Disney also owns streaming services -- Disney+ and Hulu -- and generates revenue through cable channels and content licensing. Disney's streaming services stand out as a key revenue driver. They now have more than 221 million total subscriptions. And Disney expects Disney+ to reach profitability by fiscal 2024.
So, there are plenty of catalysts to drive Disney share gains over time.
2. Procter & Gamble
Procter & Gamble (PG -0.56%) is another company with brand strength. P&G is the maker of many brands you're probably very familiar with, such as Bounty paper towels and Tide laundry detergent.
Brand strength has led to a track record of revenue and profit gains over time. The company also has maintained a steady level of return on invested capital.
P&G has the advantage of selling items people can't avoid buying -- even if times are tough. And often, shoppers see the value of buying a better-quality product so they will stick with a top P&G brand. For instance, you might only need one Bounty paper towel to pick up a spill versus several of a lower-priced brand.
P&G faces the challenge of rising inflation. Higher inflation lifts the costs of raw materials and transporting goods. The impact of that could be reflected in earnings in the coming weeks or months. But this is a short-term problem. It doesn't change the overall demand for P&G's products or earnings potential farther down the road.
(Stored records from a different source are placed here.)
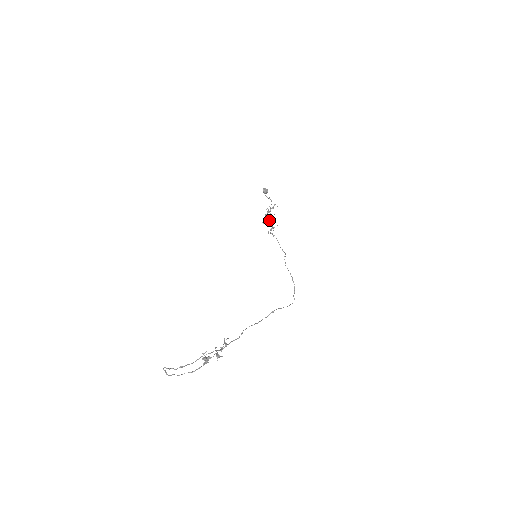
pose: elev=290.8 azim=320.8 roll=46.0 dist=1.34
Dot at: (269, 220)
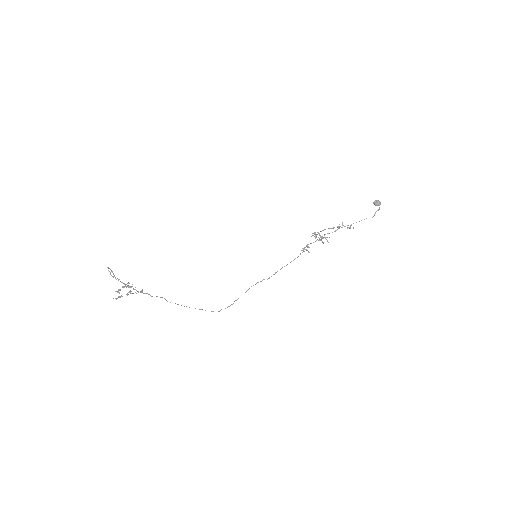
Dot at: occluded
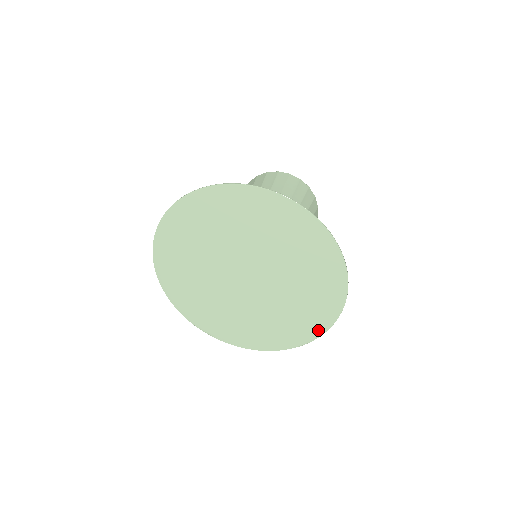
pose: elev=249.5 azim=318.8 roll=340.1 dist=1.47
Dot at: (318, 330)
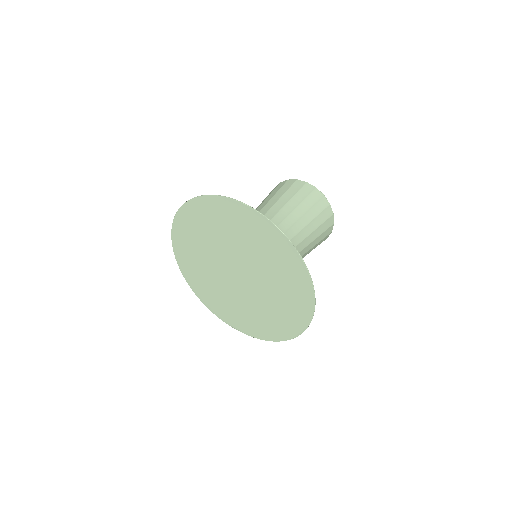
Dot at: (306, 316)
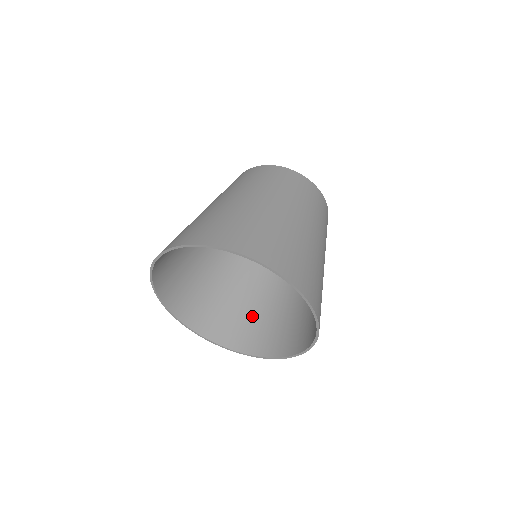
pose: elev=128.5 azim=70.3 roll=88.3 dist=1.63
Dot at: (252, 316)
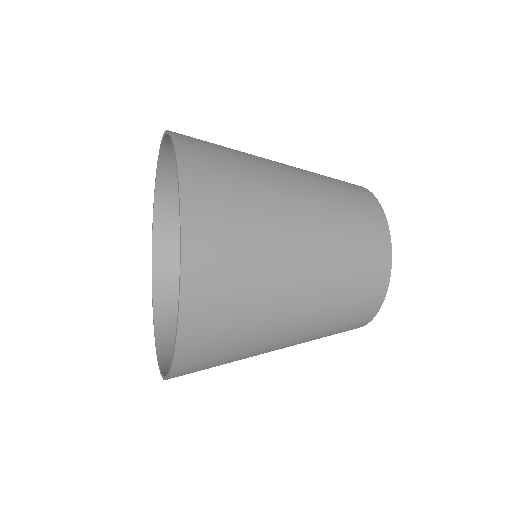
Dot at: occluded
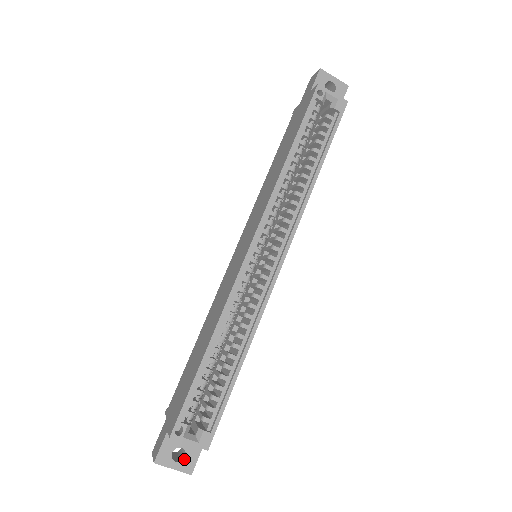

It's also important to note that P&G is a Dividend King. That means it's lifted its dividend for at least the past 50 years. So, you can count on this consumer goods giant for earnings growth -- and passive income -- over the long term.
Nike (NKE 3.26%) has slipped when it comes to stock performance and earnings in recent times. The shares are down 46% so far this year. And Nike disappointed investors last week when it reported higher inventory levels and a lower gross margin.
But I see this as an opportunity to buy shares of a market leader with a brand that keeps fans coming back. Nike continues to be a favorite brand in the major markets of North America and China. And demand for its products keeps getting stronger.
For example, Nike's 2022 fiscal year (ended May 31) was the strongest ever for the Jordan brand. The brand has reached $5 billion in revenue -- and that's about 20 years after the retirement of basketball legend Michael Jordan. It's clear this brand has plenty of growth potential ahead.
Nike's progress in the booming area of e-commerce is also a big plus. The company's digital business has almost tripled revenue since 2019. That revenue level is now about $10 billion and makes up 24% of total Nike brand revenue. And excluding the impact of currency exchanges, Nike's overall sales rose 10% in the most recent quarter.
Nike's strategy to focus on digital and selling directly to customers clearly is working. These are elements that will contribute to earnings growth over time. And that's why buying more of the shares today -- while they're down -- is a great idea.